Rupam Bhagat's restaurant dream began with a food truck. Photo by Laura Waxmann

After bringing Indian soul food to the Bay Area on wheels, the chef behind the popular food truck “Dum” has taken his menu off the road and into the 24th Street space that once housed the Local Mission Eatery.

Sitting inside of his first brick and mortar location at 3111 24th St.,  which he quietly opened to the public on June 7, Rupam Baghat, a former Ritz Carlton sous chef, acknowledged that before investing $50,000 in a food truck in 2014, he had specialized in fine dining and banquets.

He wanted, he said,  “to do something different” and so he spent the better part of the last two years perfecting his take on Indian soul food behind the counter of the teal and orange painted food truck.

“I never cooked full-fledged, day in and day out, with indian flavors and spices until I got that truck,” he said.

Baghat initially ran his truck as a “one man show,” with regular appearances at Off-The Grid and other mobile food truck markets around the city.  “You’re the chef, the owner, the dishwasher, the purchaser, the guy who mops the floor – all at once,” said Bhagat.

With time came finesse, and Baghat quickly gained recognition among street food enthusiasts for his chicken biryani – a generously seasoned, casserole-like rice dish layered with meat that is slow-cooked in a process called “Dum,” the namesake of his food truck and his new restaurant.

Inside Dum Indian Soul Food at 3111 24th St. Photo by Laura Waxmann

That recipe, and several others carried over to the brick and mortar space on 24th street. He calls the 49-seat restaurant that spans roughly 1,200 square-feet an extension of his food truck. The latter is currently navigating new territory in the East and South Bay.

Baghat said his prices are reasonable in comparison to other restaurants in the neighborhood, set at just “a dollar or two up” from his food truck menu prices to balance the additional costs of a liquor license, labor, and rent.

The Indian food-truck-turned-restaurant isn’t an exclusive novelty in the Mission. Curry Up Now, at 659 Valencia St., offers Indian street food at four brick and mortar locations and five food trucks throughout San Francisco and the South Bay.

Still, Baghat said he’s not worried about competition. “Curry Up Now has really set the standard – they showed us that it could be done,” he said. “But their concept is much different than ours.”

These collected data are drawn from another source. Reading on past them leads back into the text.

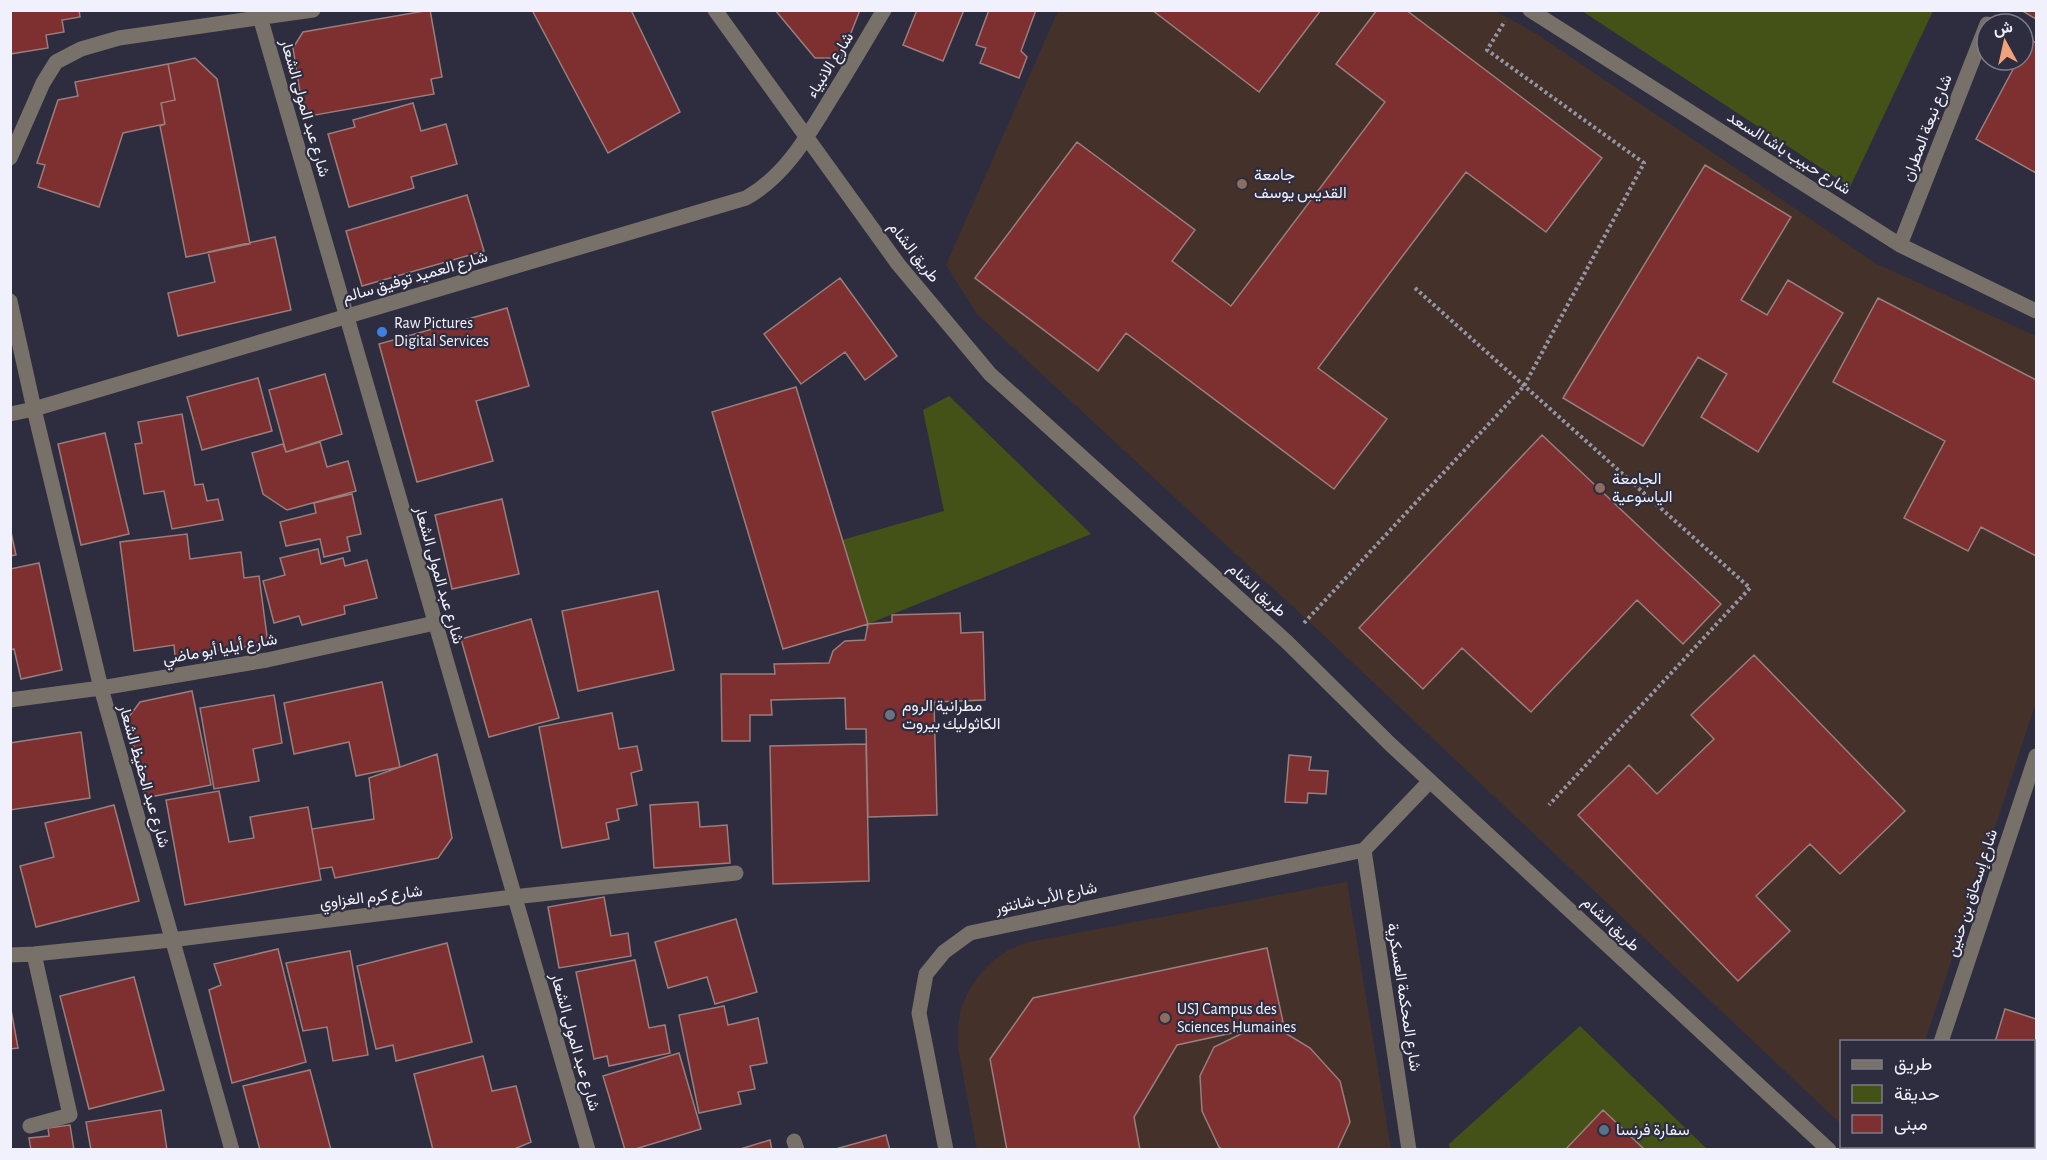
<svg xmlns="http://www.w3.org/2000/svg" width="2047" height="1160" font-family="'Alegreya Sans',Vazirmatn,sans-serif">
<rect width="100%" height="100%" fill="#2e2d3f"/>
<path fill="#44322a" d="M1058 11H1495L1537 34 1877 264 2036 336V702L1925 1041 1842 1042 1841 1124 1318 630 978 315 946 265Z
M1347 882 1391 1149 977 1150 958 1047V1027L961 1008 969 990 980 974 994 960 1010 949 1029 942Z"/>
<path fill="#445217" d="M1582 11H1933L1850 187Z
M949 396 1091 534 868 624 842 540 944 511 923 410Z
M1580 1026 1707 1149 1450 1150 1449 1144Z"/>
<path fill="#7e2f30" stroke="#997e7d" stroke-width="1.5" d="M10 10H79L80 17 62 20 64 32 46 35 48 48 10 54Z
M430 10 442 77 431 79 434 94 304 117 293 48 303 32Z
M532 10H631L680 112 608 153Z
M775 10H860L841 58H815Z
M917 10H964L943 61 903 45Z
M989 10H1036L1021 51 1027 57 1019 78 980 63 986 48 976 45Z
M1152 10H1321L1259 92Z
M1377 10H1406L1602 158 1546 232 1466 172 1318 368 1387 419 1334 489 1126 333 1098 371 975 278 1077 142 1195 230 1172 261 1231 306 1385 102 1336 64Z
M2021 10H2036V19Z
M2030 39 2036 43V173L1976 139 2018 60H2023V51Z
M195 58 217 79 250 244 186 257 160 126 165 124 161 103 175 100 168 64Z
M168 64 175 100 161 103 165 124 123 133 99 207 38 187 45 165 37 163 58 100 78 96 75 82Z
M413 103 421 131 446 124 457 164 411 177 414 188 349 207 328 134 355 127 353 120Z
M1705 165 1791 217 1741 300 1767 315 1788 280 1843 313 1758 452 1701 417 1727 374 1698 357 1643 446 1563 398Z
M467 195 484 251 362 286 346 231Z
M275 237 291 310 178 336 168 293 215 282 208 252Z
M840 278 897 356 865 380 845 352 801 384 764 334Z
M1878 298 2036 380V556L1981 527 1968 551 1904 518 1945 441 1833 382Z
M507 308 529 386 476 401 493 461 417 482 379 344Z
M325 374 342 434 286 452 269 390Z
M258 378 272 431 202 450 187 397Z
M796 387 868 624 783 649 712 412Z
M182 414 195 485 203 484 207 501 218 499 223 520 172 529 164 491 144 494 135 444 142 443 138 422Z
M105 433 129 534 81 545 58 444Z
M1542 435 1721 604 1683 644 1637 600 1531 712 1462 648 1423 689 1359 628Z
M320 442 327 467 348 461 356 491 287 510 263 494 252 453 283 444 286 452Z
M352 494 361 534 347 537 350 551 324 557 320 539 286 546 280 522 316 513 314 503Z
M502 499 519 574 452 589 435 515Z
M10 528 16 555 10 556Z
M187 534 190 559 241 552 244 578 259 576 268 644 175 656 174 645 134 651 120 542Z
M318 549 321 564 343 558 345 566 367 560 377 598 344 606 345 614 302 625 299 616 274 623 263 581 285 575 280 558Z
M39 563 62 670 21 679 14 649 10 650V569Z
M658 591 674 670 578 691 562 611Z
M960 613 961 633 983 632 985 700 934 702 937 815 868 817 866 729H846L845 698 771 700 772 715H750V741H722L721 674H775L774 664 829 663 833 651 845 641 865 640 868 624 892 622V615Z
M531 619 559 718 489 737 461 639Z
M1754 655 1905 811 1840 874 1810 844 1756 896 1790 931 1738 981 1578 815 1629 765 1657 794 1714 739 1691 715Z
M382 682 400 767 356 776 349 742 294 754 284 703Z
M192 691 211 785 145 798 128 718 140 702Z
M274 695 282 743 253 749 259 781 214 789 200 708Z
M612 713 619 749 637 746 642 770 631 773 637 805 617 809 619 820 606 823 609 839 562 848 539 727Z
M81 732 90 798 10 810V743Z
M866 744 869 881 773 884 770 746Z
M437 754 452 838 438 858 335 878 332 867 319 869 312 829 374 819 369 778Z
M1289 755 1311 757 1309 770 1328 771 1326 794 1308 793 1307 803 1285 802Z
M219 791 229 842 254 838 250 817 308 807 321 880 185 905 166 800Z
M698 802 700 827 727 825 730 863 654 868 650 805Z
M114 805 139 901 36 927 20 866 54 857 45 823Z
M604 897 611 936 628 933 631 956 559 968 548 907Z
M736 919 757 992 715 1004 707 977 668 988 655 942Z
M447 943 472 1042 396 1061 393 1045 376 1049 357 966Z
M1267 948 1283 1022 1177 1045 1134 1117 1140 1150H1007L990 1059 1033 998Z
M278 949 306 1062 232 1083 209 990 221 985 214 964Z
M350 951 368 1055 333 1061 327 1027 303 1031 286 963Z
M635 960 649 1028 665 1025 670 1053 609 1066 607 1056 594 1059 576 972Z
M134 977 164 1090 89 1109 60 996Z
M10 1004 18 1048 10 1049Z
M724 1006 728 1025 758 1018 767 1063 750 1066 755 1089 738 1092 741 1104 699 1113 679 1015Z
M2005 1009 2036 1019V1106L2035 1112 2034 1042H1995Z
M1282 1031 1310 1048 1340 1081 1350 1122 1337 1150H1223L1219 1147 1202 1111 1200 1076 1214 1047 1245 1032Z
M679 1053 701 1129 632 1150H625L603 1076Z
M483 1056 492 1091 516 1086 531 1142 512 1150H433L414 1074Z
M310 1070 331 1150H260L243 1086Z
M161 1110 167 1150H91L86 1122Z
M1603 1110 1645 1150H1565Z
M70 1125 74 1150H31L29 1138 49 1136 48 1128Z
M886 1135 890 1150H832Z
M770 1140 772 1150H737Z"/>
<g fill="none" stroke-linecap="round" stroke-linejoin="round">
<path stroke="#9494a3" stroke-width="4" stroke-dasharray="3 3" stroke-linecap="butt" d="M1415 288 1750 588 1549 805
M1304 623 1524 386 1644 163 1487 50 1505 21"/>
<path stroke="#787169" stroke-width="15" d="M258 10 588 1150
M715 10 898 264 990 374 1287 642 1390 744 1829 1150
M1530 10 1900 245 2036 311
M10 158 43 83 56 62 81 49 119 38 313 10
M1900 245 1987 24
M10 301 34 409 101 688 232 1150
M10 414 34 409 746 198C787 175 810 132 834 93 851 66 867 38 884 10
M10 700 101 688 267 660 435 623
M1364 850 1409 1150
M1364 850 1430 781
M10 955 34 954 171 940 513 897 736 873
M1941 1042 2036 756
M30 1126 70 1115 34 954
M794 1141 797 1150
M946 1150 919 1013 926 974 944 952 970 933 1364 850
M1905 1150 1906 1146"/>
</g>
<g fill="#8d6e63" stroke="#2e2d3f" stroke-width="2">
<circle cx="1242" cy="184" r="6"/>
<circle cx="1600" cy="488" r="6"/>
<circle cx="1165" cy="1018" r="6"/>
</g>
<circle fill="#3f7fe0" stroke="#2e2d3f" stroke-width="2" cx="382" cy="332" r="6"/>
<circle fill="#6b7280" stroke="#2e2d3f" stroke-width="2" cx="890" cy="715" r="6"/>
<circle fill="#5c6f8a" stroke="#2e2d3f" stroke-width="2" cx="1604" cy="1130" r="6"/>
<g text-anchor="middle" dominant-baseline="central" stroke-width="4.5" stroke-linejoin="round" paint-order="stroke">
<g font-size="16" fill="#f1f1fd" stroke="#2e2d3f">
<text transform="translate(830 65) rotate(-58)">شارع الانبياء</text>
<text transform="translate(305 108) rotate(74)">شارع عبد المولى الشعار</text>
<text transform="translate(1927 128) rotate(-69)">شارع نبعة المطران</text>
<text transform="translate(1789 153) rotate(32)">شارع حبيب باشا السعد</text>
<text transform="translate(914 252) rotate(52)">طريق الشام</text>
<text transform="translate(415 277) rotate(-16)">شارع العميد توفيق سالم</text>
<text transform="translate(439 575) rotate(74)">شارع عبد المولى الشعار</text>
<text transform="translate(1257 590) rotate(42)">طريق الشام</text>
<text transform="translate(220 649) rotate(-10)">شارع أيليا أبو ماضي</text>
<text transform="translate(144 776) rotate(74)">شارع عبد الحفيظ الشعار</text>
<text transform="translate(1972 893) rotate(-72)">شارع إسحاق بن حنين</text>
<text transform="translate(371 897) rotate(-7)">شارع كرم الغزاوي</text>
<text transform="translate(1046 898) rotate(-12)">شارع الأب شانتور</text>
<text transform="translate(1611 924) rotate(43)">طريق الشام</text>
<text transform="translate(1404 997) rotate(81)">شارع المحكمة العسكرية</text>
<text transform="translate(575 1042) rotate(74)">شارع عبد المولى الشعار</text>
</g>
<g font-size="16" fill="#f1f1fd" stroke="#2e2d3f" text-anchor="start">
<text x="1254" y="175">جامعة<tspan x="1254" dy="18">القديس يوسف</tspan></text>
<text x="394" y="323">Raw Pictures<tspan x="394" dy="18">Digital Services</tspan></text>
<text x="1612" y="479">الجامعة<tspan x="1612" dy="18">الياسوعية</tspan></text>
<text x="902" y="706">مطرانية الروم<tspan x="902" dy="18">الكاثوليك بيروت</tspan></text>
<text x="1177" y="1009">USJ Campus des<tspan x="1177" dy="18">Sciences Humaines</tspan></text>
<text x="1616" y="1130">سفارة فرنسا</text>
</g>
</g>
<rect width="2047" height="1160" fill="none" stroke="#f1f1fd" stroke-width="24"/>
<rect x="1840" y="1040" width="195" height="108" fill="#2e2d3f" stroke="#7c7b8b" stroke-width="1.5"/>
<rect x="1852" y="1060" width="30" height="9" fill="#787169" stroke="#7c7b8b" stroke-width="1.5"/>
<text x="1894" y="1070" font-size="18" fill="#f1f1fd">طريق</text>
<rect x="1852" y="1085" width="30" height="18" fill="#445217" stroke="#7c7b8b" stroke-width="1.5"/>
<text x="1894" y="1100" font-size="18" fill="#f1f1fd">حديقة</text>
<rect x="1852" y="1115" width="30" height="18" fill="#7e2f30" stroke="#7c7b8b" stroke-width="1.5"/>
<text x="1894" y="1130" font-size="18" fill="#f1f1fd">مبنى</text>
<g transform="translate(2005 42) rotate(352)"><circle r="28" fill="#2e2d3f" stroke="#7c7b8b" stroke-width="1.5"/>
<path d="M0-4.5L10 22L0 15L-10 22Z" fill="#f0a27a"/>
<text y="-9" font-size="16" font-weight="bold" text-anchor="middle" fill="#f1f1fd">ش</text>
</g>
</svg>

Part of what makes Bhagat’s Indian food unique is that he does not place much emphasis on tradition or authenticity.  For example, Dum’s customer’s won’t find naan, a type of oven-baked flatbread that usually accompanies curries and other Indian dishes, on the menu.

“[Making] Naan is a specialized skill,” explained Baghat. “I didn’t want to put something on the menu that I can’t do well myself.”

Baghat said the local community has been welcoming. He hopes to avoid some of the troubles that plagued the predecessor of his restaurant space.

For some six years, the Local Mission Eatery, a “farm-to-table” restaurant that was part of the small empire of Mission-based restaurateur Yaron Milgrom, closed in December 2015, when Milgrom cited a lack of customers and a dwindling workforce as reasons why the business could not compete.

“We are here to be a part of neighborhood where we do business,” said Bhagat. “We are a family-run restaurant, for the community. That is our dream – why would we do anything that would jeopardize that?”

Some customers dining at Dum on Wednesday evening embraced the Indian eatery as a change in palate for the traditionally Latino neighborhood.

“The next Indian restaurants around here are Dosa [on Valencia Street] and Pakwan [on 16th street], and they have totally different styles,” said Ryan McGinn, a consultant who lives down the street from Dum and has already eaten there “five or six” times since it opened.

“Its good food, it’s a different compared to the other restaurants on this street, and the biryani is the best,” said McGinn. “It’s a little gem that is close to home.”

Baghat said that so far, some 90 percent of his clientele live within a “four block radius” from Dum.
“We have a family that lives right above Philz and was here four times last week,” said Baghat.  “We have young executives who live here and dine in, but we are also a family restaurant.”